Article:
● ● ● ●

We first need to load the libraries tidyverse and
palmerpenguins. The latter will provide us the dataset
which will be used to reproduce the main charts. For some extra
graphical resources, we’ll use patchwork.
library(tidyverse)
library(patchwork)
library(palmerpenguins)Now we are good to go. But first, let’s check our dataset and it’s structure:
| species | island | bill_length_mm | bill_depth_mm | flipper_length_mm | body_mass_g | sex | year |
|---|---|---|---|---|---|---|---|
| Adelie | Torgersen | 39.1 | 18.7 | 181 | 3750 | male | 2007 |
| Adelie | Torgersen | 39.5 | 17.4 | 186 | 3800 | female | 2007 |
| Adelie | Torgersen | 40.3 | 18.0 | 195 | 3250 | female | 2007 |
| Adelie | Torgersen | NA | NA | NA | NA | NA | 2007 |
| Adelie | Torgersen | 36.7 | 19.3 | 193 | 3450 | female | 2007 |
| Adelie | Torgersen | 39.3 | 20.6 | 190 | 3650 | male | 2007 |
So, we got 344 observations and 8 variables, where 3 of them are categorical, 2 are continuous, and 3 are discrete.
We also got 19 NA values, being sex variable the one
with the most amount.
s = colSums(is.na(penguins)) |> data.frame() |>
rownames_to_column(var = 'Column') |>
rename(NA_Freq = 'colSums.is.na.penguins..') # NA values by column| Column | NA_Freq |
|---|---|
| species | 0 |
| island | 0 |
| bill_length_mm | 2 |
| bill_depth_mm | 2 |
| flipper_length_mm | 2 |
| body_mass_g | 2 |
| sex | 11 |
| year | 0 |
Motivation: is there any relation between penguin’s flipper length
(mm) and their body mass (g)? Remember your data has NA
values!
penguins |> ggplot(aes(flipper_length_mm, body_mass_g)) +
geom_point(na.rm = T)Motivation: how would the previous chart be if we wanted to see the spread by species? Use color property.
penguins |> ggplot(aes(flipper_length_mm, body_mass_g, color = species)) +
geom_point(na.rm = T)Motivation: and if instead of different colors, we wanted to have different shapes representing each specie?
penguins |> ggplot(aes(flipper_length_mm, body_mass_g, shape = species)) +
geom_point(na.rm = T)Motivation: can we have both shape and color properties to represent the species?
penguins |> ggplot(aes(flipper_length_mm, body_mass_g, shape = species, color = species)) +
geom_point(na.rm = T)Motivation: how to add a fade effect on points? Consider the first plot you made.
penguins |> ggplot(aes(flipper_length_mm, body_mass_g, alpha = species)) +
geom_point(na.rm = T)## Warning: Using alpha for a discrete variable is not advised.
Note ggplot yields a warning advising that using alpha
for discrete variables is not recommended.

● ● ● ●

Record list:
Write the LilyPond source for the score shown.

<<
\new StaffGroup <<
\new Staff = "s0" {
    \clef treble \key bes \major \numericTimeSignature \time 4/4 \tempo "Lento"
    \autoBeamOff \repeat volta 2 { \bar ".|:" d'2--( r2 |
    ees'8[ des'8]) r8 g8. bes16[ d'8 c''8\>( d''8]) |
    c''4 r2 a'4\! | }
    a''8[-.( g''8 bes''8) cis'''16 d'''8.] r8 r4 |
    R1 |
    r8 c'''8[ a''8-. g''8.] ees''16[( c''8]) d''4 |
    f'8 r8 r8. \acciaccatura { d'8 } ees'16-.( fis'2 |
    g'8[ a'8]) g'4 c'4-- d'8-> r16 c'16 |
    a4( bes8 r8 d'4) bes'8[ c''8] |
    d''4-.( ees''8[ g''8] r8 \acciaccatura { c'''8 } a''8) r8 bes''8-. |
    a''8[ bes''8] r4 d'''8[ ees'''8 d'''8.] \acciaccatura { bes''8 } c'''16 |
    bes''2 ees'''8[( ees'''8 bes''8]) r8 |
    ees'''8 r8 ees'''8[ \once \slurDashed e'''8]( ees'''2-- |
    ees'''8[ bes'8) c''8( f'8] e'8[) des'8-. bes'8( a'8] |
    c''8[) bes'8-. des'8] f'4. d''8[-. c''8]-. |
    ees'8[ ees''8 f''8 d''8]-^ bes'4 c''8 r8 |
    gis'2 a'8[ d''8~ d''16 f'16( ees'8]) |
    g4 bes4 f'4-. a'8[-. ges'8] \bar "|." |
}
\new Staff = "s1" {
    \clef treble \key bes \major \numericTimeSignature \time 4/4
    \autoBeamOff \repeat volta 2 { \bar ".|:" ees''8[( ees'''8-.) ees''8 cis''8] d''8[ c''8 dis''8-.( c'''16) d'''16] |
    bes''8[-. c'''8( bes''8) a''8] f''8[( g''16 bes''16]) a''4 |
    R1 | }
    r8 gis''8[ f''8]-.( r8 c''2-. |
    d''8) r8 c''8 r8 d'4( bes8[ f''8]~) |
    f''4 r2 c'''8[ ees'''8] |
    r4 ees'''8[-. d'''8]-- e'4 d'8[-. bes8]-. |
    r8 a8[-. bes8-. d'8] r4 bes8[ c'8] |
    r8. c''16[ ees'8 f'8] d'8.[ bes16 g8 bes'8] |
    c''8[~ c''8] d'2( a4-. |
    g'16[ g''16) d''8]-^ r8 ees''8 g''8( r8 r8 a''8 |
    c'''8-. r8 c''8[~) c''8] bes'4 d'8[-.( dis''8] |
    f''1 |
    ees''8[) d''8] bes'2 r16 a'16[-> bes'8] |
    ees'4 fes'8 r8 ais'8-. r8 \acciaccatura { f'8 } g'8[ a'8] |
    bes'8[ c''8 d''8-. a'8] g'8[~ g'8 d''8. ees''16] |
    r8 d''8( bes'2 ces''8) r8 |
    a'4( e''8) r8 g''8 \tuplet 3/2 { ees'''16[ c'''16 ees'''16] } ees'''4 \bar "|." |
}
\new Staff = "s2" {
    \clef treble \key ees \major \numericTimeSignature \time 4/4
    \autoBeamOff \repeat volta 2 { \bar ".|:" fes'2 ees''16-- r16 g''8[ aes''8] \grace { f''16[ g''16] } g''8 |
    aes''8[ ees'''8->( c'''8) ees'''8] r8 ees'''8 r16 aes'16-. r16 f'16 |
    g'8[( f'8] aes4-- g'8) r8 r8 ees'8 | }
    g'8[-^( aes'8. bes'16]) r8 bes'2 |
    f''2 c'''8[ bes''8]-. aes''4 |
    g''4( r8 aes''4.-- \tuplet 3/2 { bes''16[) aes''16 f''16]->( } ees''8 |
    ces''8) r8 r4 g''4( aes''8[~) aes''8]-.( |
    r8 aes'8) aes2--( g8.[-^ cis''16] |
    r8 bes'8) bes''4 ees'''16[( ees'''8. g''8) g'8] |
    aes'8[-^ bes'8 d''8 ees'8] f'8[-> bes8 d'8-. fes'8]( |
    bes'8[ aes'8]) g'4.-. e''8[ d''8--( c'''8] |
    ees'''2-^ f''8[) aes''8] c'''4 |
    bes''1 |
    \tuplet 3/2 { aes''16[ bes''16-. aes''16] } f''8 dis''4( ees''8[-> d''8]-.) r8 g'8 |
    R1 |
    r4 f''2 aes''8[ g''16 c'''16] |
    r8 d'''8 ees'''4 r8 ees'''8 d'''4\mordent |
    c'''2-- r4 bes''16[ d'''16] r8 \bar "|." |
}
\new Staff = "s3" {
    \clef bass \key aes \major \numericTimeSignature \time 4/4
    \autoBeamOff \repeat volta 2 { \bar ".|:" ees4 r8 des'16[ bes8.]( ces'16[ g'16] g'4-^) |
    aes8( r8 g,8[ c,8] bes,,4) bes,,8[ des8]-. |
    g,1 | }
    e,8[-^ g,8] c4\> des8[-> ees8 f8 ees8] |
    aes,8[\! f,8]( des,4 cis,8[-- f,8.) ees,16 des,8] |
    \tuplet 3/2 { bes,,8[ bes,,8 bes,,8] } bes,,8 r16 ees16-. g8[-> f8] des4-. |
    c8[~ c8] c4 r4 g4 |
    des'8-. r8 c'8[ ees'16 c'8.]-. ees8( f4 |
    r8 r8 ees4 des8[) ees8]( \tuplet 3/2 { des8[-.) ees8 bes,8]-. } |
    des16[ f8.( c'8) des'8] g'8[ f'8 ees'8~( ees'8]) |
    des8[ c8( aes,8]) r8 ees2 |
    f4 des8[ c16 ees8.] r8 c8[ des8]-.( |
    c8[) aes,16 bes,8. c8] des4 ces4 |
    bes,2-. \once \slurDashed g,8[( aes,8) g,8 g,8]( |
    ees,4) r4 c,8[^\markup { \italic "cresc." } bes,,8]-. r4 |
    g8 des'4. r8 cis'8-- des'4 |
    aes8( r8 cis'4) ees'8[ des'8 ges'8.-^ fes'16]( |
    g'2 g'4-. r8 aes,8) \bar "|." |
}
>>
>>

● ● ● ●

What you will do:
In the penguins tutorial, which library is loaded for extra graphical resources? Rely only on the penguins tutorial, not on the data.

Output of the task:
patchwork